## Work request
Reproduce every line of the rows below word for word and in the same order, leaving none out.
(Beginning of Source data)
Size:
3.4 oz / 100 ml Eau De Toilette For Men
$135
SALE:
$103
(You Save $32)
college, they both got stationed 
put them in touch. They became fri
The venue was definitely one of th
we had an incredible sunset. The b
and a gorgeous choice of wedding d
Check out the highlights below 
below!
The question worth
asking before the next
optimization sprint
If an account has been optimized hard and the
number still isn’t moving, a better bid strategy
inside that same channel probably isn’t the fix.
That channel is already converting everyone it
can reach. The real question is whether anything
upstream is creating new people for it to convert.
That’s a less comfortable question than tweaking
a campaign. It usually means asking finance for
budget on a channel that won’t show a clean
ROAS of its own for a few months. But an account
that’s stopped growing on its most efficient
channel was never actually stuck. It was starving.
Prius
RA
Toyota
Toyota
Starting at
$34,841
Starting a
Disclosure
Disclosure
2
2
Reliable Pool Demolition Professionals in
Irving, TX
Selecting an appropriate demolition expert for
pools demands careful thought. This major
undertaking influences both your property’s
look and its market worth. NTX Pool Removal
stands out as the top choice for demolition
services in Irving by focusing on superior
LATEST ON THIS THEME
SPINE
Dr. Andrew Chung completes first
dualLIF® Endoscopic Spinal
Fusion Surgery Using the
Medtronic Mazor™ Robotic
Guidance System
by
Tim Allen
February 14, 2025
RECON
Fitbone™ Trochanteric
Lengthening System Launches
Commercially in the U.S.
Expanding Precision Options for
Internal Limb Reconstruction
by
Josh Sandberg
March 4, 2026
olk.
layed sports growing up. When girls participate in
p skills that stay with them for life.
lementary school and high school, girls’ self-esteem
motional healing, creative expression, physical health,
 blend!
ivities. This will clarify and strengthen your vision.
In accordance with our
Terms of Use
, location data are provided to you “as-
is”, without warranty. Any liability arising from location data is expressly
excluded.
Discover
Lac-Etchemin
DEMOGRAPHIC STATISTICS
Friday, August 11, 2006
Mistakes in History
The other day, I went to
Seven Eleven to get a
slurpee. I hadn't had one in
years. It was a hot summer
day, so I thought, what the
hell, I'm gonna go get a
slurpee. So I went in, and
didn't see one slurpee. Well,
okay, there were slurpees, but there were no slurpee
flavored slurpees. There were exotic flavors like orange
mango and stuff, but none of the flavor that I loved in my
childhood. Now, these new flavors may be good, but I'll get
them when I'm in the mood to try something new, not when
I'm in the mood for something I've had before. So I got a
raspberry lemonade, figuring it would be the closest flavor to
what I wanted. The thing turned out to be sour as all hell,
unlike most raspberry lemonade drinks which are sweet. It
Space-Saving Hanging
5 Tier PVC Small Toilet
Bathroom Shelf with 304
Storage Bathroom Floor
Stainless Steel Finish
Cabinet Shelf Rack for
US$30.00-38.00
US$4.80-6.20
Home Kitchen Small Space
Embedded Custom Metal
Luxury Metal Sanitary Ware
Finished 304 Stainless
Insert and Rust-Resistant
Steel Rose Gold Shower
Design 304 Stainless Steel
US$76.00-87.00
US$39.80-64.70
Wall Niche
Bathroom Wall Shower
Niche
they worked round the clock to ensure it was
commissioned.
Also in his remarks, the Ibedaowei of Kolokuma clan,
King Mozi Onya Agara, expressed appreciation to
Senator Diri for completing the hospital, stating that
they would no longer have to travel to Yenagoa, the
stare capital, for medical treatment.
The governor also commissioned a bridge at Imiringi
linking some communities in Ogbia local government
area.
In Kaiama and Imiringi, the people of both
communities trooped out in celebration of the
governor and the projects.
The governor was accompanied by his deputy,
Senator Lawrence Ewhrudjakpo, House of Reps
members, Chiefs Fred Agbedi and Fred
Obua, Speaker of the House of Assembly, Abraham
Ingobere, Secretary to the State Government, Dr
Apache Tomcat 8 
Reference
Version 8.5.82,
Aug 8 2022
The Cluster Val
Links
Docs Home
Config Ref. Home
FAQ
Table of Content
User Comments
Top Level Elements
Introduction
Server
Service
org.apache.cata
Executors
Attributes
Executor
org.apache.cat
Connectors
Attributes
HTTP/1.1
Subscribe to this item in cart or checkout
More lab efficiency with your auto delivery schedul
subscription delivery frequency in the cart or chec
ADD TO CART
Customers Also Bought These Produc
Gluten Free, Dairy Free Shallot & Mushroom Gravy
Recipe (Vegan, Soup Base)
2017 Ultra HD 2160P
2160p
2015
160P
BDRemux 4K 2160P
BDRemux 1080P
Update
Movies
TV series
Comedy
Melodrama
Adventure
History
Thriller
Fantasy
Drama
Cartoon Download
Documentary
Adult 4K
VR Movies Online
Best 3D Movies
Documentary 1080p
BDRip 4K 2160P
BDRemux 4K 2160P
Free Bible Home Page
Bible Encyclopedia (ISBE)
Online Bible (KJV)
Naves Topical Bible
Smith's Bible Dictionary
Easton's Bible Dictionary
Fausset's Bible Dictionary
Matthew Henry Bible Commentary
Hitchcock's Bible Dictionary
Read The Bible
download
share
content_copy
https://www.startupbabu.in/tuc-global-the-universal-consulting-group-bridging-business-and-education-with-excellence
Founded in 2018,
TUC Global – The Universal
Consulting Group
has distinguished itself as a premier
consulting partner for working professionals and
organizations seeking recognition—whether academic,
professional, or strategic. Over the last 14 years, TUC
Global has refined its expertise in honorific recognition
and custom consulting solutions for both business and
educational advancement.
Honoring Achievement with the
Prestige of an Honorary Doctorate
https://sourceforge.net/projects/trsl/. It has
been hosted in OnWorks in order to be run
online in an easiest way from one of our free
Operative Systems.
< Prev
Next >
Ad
(End of Source data)
## Reply
Size:
3.4 oz / 100 ml Eau De Toilette For Men
$135
SALE:
$103
(You Save $32)
college, they both got stationed 
put them in touch. They became fri
The venue was definitely one of th
we had an incredible sunset. The b
and a gorgeous choice of wedding d
Check out the highlights below 
below!
The question worth
asking before the next
optimization sprint
If an account has been optimized hard and the
number still isn’t moving, a better bid strategy
inside that same channel probably isn’t the fix.
That channel is already converting everyone it
can reach. The real question is whether anything
upstream is creating new people for it to convert.
That’s a less comfortable question than tweaking
a campaign. It usually means asking finance for
budget on a channel that won’t show a clean
ROAS of its own for a few months. But an account
that’s stopped growing on its most efficient
channel was never actually stuck. It was starving.
Prius
RA
Toyota
Toyota
Starting at
$34,841
Starting a
Disclosure
Disclosure
2
2
Reliable Pool Demolition Professionals in
Irving, TX
Selecting an appropriate demolition expert for
pools demands careful thought. This major
undertaking influences both your property’s
look and its market worth. NTX Pool Removal
stands out as the top choice for demolition
services in Irving by focusing on superior
LATEST ON THIS THEME
SPINE
Dr. Andrew Chung completes first
dualLIF® Endoscopic Spinal
Fusion Surgery Using the
Medtronic Mazor™ Robotic
Guidance System
by
Tim Allen
February 14, 2025
RECON
Fitbone™ Trochanteric
Lengthening System Launches
Commercially in the U.S.
Expanding Precision Options for
Internal Limb Reconstruction
by
Josh Sandberg
March 4, 2026
olk.
layed sports growing up. When girls participate in
p skills that stay with them for life.
lementary school and high school, girls’ self-esteem
motional healing, creative expression, physical health,
 blend!
ivities. This will clarify and strengthen your vision.
In accordance with our
Terms of Use
, location data are provided to you “as-
is”, without warranty. Any liability arising from location data is expressly
excluded.
Discover
Lac-Etchemin
DEMOGRAPHIC STATISTICS
Friday, August 11, 2006
Mistakes in History
The other day, I went to
Seven Eleven to get a
slurpee. I hadn't had one in
years. It was a hot summer
day, so I thought, what the
hell, I'm gonna go get a
slurpee. So I went in, and
didn't see one slurpee. Well,
okay, there were slurpees, but there were no slurpee
flavored slurpees. There were exotic flavors like orange
mango and stuff, but none of the flavor that I loved in my
childhood. Now, these new flavors may be good, but I'll get
them when I'm in the mood to try something new, not when
I'm in the mood for something I've had before. So I got a
raspberry lemonade, figuring it would be the closest flavor to
what I wanted. The thing turned out to be sour as all hell,
unlike most raspberry lemonade drinks which are sweet. It
Space-Saving Hanging
5 Tier PVC Small Toilet
Bathroom Shelf with 304
Storage Bathroom Floor
Stainless Steel Finish
Cabinet Shelf Rack for
US$30.00-38.00
US$4.80-6.20
Home Kitchen Small Space
Embedded Custom Metal
Luxury Metal Sanitary Ware
Finished 304 Stainless
Insert and Rust-Resistant
Steel Rose Gold Shower
Design 304 Stainless Steel
US$76.00-87.00
US$39.80-64.70
Wall Niche
Bathroom Wall Shower
Niche
they worked round the clock to ensure it was
commissioned.
Also in his remarks, the Ibedaowei of Kolokuma clan,
King Mozi Onya Agara, expressed appreciation to
Senator Diri for completing the hospital, stating that
they would no longer have to travel to Yenagoa, the
stare capital, for medical treatment.
The governor also commissioned a bridge at Imiringi
linking some communities in Ogbia local government
area.
In Kaiama and Imiringi, the people of both
communities trooped out in celebration of the
governor and the projects.
The governor was accompanied by his deputy,
Senator Lawrence Ewhrudjakpo, House of Reps
members, Chiefs Fred Agbedi and Fred
Obua, Speaker of the House of Assembly, Abraham
Ingobere, Secretary to the State Government, Dr
Apache Tomcat 8 
Reference
Version 8.5.82,
Aug 8 2022
The Cluster Val
Links
Docs Home
Config Ref. Home
FAQ
Table of Content
User Comments
Top Level Elements
Introduction
Server
Service
org.apache.cata
Executors
Attributes
Executor
org.apache.cat
Connectors
Attributes
HTTP/1.1
Subscribe to this item in cart or checkout
More lab efficiency with your auto delivery schedul
subscription delivery frequency in the cart or chec
ADD TO CART
Customers Also Bought These Produc
Gluten Free, Dairy Free Shallot & Mushroom Gravy
Recipe (Vegan, Soup Base)
2017 Ultra HD 2160P
2160p
2015
160P
BDRemux 4K 2160P
BDRemux 1080P
Update
Movies
TV series
Comedy
Melodrama
Adventure
History
Thriller
Fantasy
Drama
Cartoon Download
Documentary
Adult 4K
VR Movies Online
Best 3D Movies
Documentary 1080p
BDRip 4K 2160P
BDRemux 4K 2160P
Free Bible Home Page
Bible Encyclopedia (ISBE)
Online Bible (KJV)
Naves Topical Bible
Smith's Bible Dictionary
Easton's Bible Dictionary
Fausset's Bible Dictionary
Matthew Henry Bible Commentary
Hitchcock's Bible Dictionary
Read The Bible
download
share
content_copy
https://www.startupbabu.in/tuc-global-the-universal-consulting-group-bridging-business-and-education-with-excellence
Founded in 2018,
TUC Global – The Universal
Consulting Group
has distinguished itself as a premier
consulting partner for working professionals and
organizations seeking recognition—whether academic,
professional, or strategic. Over the last 14 years, TUC
Global has refined its expertise in honorific recognition
and custom consulting solutions for both business and
educational advancement.
Honoring Achievement with the
Prestige of an Honorary Doctorate
https://sourceforge.net/projects/trsl/. It has
been hosted in OnWorks in order to be run
online in an easiest way from one of our free
Operative Systems.
< Prev
Next >
Ad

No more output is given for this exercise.